June 7, 2011

Take the Pulse of Your Stock

Coming to NIRI National 2011 next week? Please visit us at Booth 304! We have no helicopter rides or trips to the Bahamas to give, but we do have a really cool microfiber for keeping those ubiquitous touchscreen pads and smartphones sharp.

June launched by kicking markets right in the rump. We blamed economic data. It’s true but not that simple. Behind the data at the behavioral level, institutions decided against equities roughly May 13. We don’t make this up, we just observe it in the way trades execute. When methodologies, purposes or time horizons change, it manifests in trade executions.

Money didn’t hedge with options expirations May 18-20 either. If you decide not to insure your house against loss, what might that mean? That you expect to sell it shortly, that risk is nonexistent, or that insurance is too darned expensive. As an analogy, two of those three are negatives and the middle one doesn’t exist on Wall Street.

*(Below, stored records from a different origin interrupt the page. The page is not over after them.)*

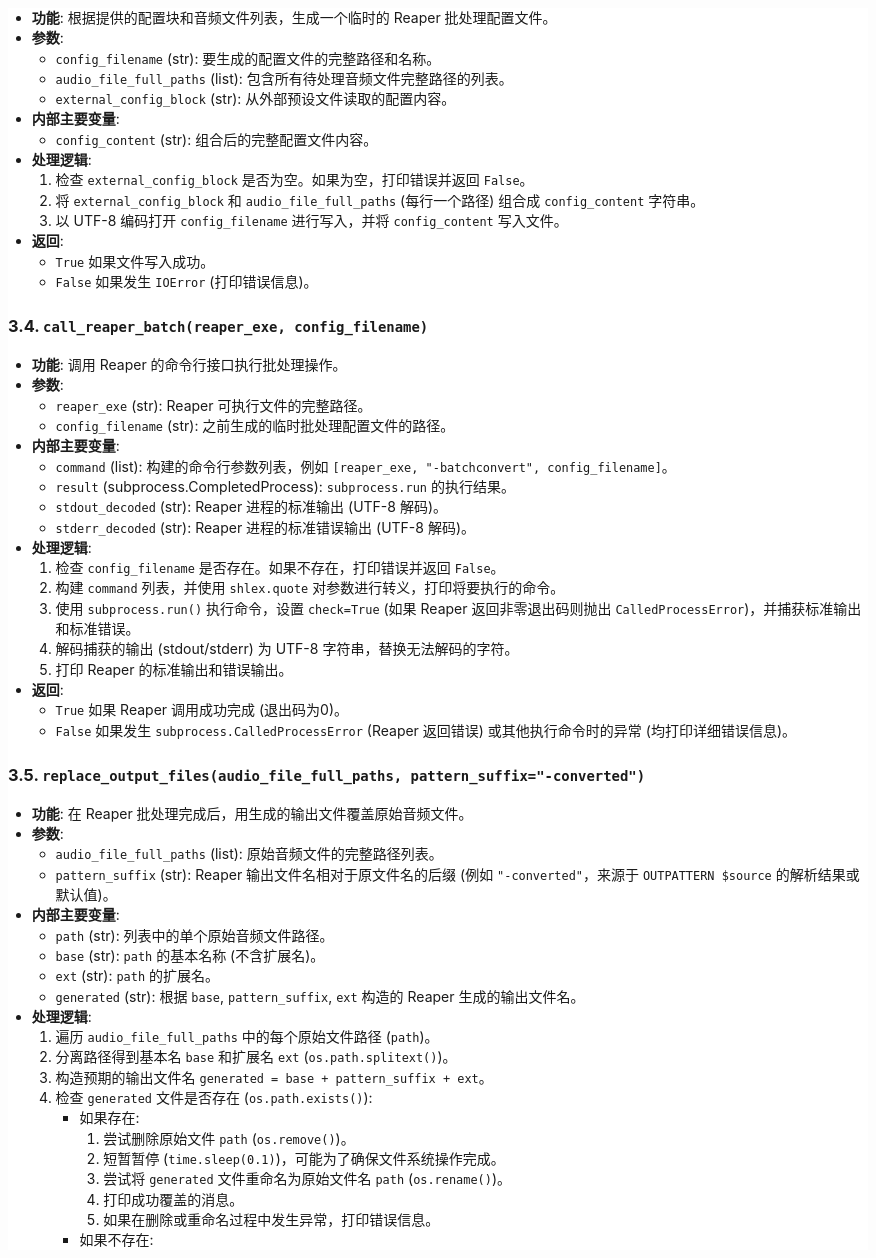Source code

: *   **功能**: 根据提供的配置块和音频文件列表，生成一个临时的 Reaper 批处理配置文件。
*   **参数**:
    *   `config_filename` (str): 要生成的配置文件的完整路径和名称。
    *   `audio_file_full_paths` (list): 包含所有待处理音频文件完整路径的列表。
    *   `external_config_block` (str): 从外部预设文件读取的配置内容。
*   **内部主要变量**:
    *   `config_content` (str): 组合后的完整配置文件内容。
*   **处理逻辑**:
    1.  检查 `external_config_block` 是否为空。如果为空，打印错误并返回 `False`。
    2.  将 `external_config_block` 和 `audio_file_full_paths` (每行一个路径) 组合成 `config_content` 字符串。
    3.  以 UTF-8 编码打开 `config_filename` 进行写入，并将 `config_content` 写入文件。
*   **返回**:
    *   `True` 如果文件写入成功。
    *   `False` 如果发生 `IOError` (打印错误信息)。

<a name="F4_Desc"></a>
### 3.4. `call_reaper_batch(reaper_exe, config_filename)`

*   **功能**: 调用 Reaper 的命令行接口执行批处理操作。
*   **参数**:
    *   `reaper_exe` (str): Reaper 可执行文件的完整路径。
    *   `config_filename` (str): 之前生成的临时批处理配置文件的路径。
*   **内部主要变量**:
    *   `command` (list): 构建的命令行参数列表，例如 `[reaper_exe, "-batchconvert", config_filename]`。
    *   `result` (subprocess.CompletedProcess): `subprocess.run` 的执行结果。
    *   `stdout_decoded` (str): Reaper 进程的标准输出 (UTF-8 解码)。
    *   `stderr_decoded` (str): Reaper 进程的标准错误输出 (UTF-8 解码)。
*   **处理逻辑**:
    1.  检查 `config_filename` 是否存在。如果不存在，打印错误并返回 `False`。
    2.  构建 `command` 列表，并使用 `shlex.quote` 对参数进行转义，打印将要执行的命令。
    3.  使用 `subprocess.run()` 执行命令，设置 `check=True` (如果 Reaper 返回非零退出码则抛出 `CalledProcessError`)，并捕获标准输出和标准错误。
    4.  解码捕获的输出 (stdout/stderr) 为 UTF-8 字符串，替换无法解码的字符。
    5.  打印 Reaper 的标准输出和错误输出。
*   **返回**:
    *   `True` 如果 Reaper 调用成功完成 (退出码为0)。
    *   `False` 如果发生 `subprocess.CalledProcessError` (Reaper 返回错误) 或其他执行命令时的异常 (均打印详细错误信息)。

<a name="F5_Desc"></a>
### 3.5. `replace_output_files(audio_file_full_paths, pattern_suffix="-converted")`

*   **功能**: 在 Reaper 批处理完成后，用生成的输出文件覆盖原始音频文件。
*   **参数**:
    *   `audio_file_full_paths` (list): 原始音频文件的完整路径列表。
    *   `pattern_suffix` (str): Reaper 输出文件名相对于原文件名的后缀 (例如 `"-converted"`，来源于 `OUTPATTERN $source` 的解析结果或默认值)。
*   **内部主要变量**:
    *   `path` (str): 列表中的单个原始音频文件路径。
    *   `base` (str): `path` 的基本名称 (不含扩展名)。
    *   `ext` (str): `path` 的扩展名。
    *   `generated` (str): 根据 `base`, `pattern_suffix`, `ext` 构造的 Reaper 生成的输出文件名。
*   **处理逻辑**:
    1.  遍历 `audio_file_full_paths` 中的每个原始文件路径 (`path`)。
    2.  分离路径得到基本名 `base` 和扩展名 `ext` (`os.path.splitext()`)。
    3.  构造预期的输出文件名 `generated = base + pattern_suffix + ext`。
    4.  检查 `generated` 文件是否存在 (`os.path.exists()`):
        *   如果存在:
            1.  尝试删除原始文件 `path` (`os.remove()`)。
            2.  短暂暂停 (`time.sleep(0.1)`)，可能为了确保文件系统操作完成。
            3.  尝试将 `generated` 文件重命名为原始文件名 `path` (`os.rename()`)。
            4.  打印成功覆盖的消息。
            5.  如果在删除或重命名过程中发生异常，打印错误信息。
        *   如果不存在:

Here’s another example of behavioral signs. Russell indexes benchmarked against market caps on May 31. MSCI indexes for global quantitative diversification recalibrated the same day. What matters isn’t how they rejigger but what demand is reflected in algorithmic and speculative trading. Demand was terrible. Brokers overestimated demand and so shed excess shares June 1, crushing broad measures.

While bad economic data are a root cause for institutional wariness, it’s not that money woke up Wednesday June 1 and said: “Holy gray underwear, Batman, the economy is lousy!”

Every day, the collective We in the USA and the globe round take various economic temperatures. We watch retail sales reports, oil inventories, speeches by Fed rulers. We check jobs numbers. In our businesses we’re measuring cash flows, sales channels, balance sheets, income statements. We monitor our health with physicals and checkups (We just battered ourselves Sunday riding Elephant Rock).

Why would it be odd to do that with our traded shares? We in IR sometimes pay lots of lip service to market-structure stuff, but we still BEHAVE as though fundamentals are the only price-setting force. The best of the best in terms of rational investment behavior across our client base registers investment at about 16% of daily volume. If you don’t measure data and behavior, you won’t know what’s setting your price.

That’s what we do. We’re sort of the Redbook of stocks, the Fed survey of trading behaviors. We’re assessing different purposes and time horizons behind trading activity to provide a realistic, three-dimensional view of the health of your trading environment, and the role of investment versus noise or risk-management in setting price and driving volume.

By the way, we saw a marked increase in Speculative “over-valued” signals in trading last week for clients. It’s observable mathematically.

We’ll leave you with a scintillating market-structure tidbit. We saw a particular Asian bank program-trading a great number of securities the past three days. It could be that easing done around the Japanese earthquake in which yen were deployed to purchase securities and stabilize markets might now be reversing out.

Behaviors are the best measure of purpose. Life and trading do not happen in vacuums, and the IR pro who knows has a valuable advantage. It’s good to be cool in the IR chair. See you at NIRI!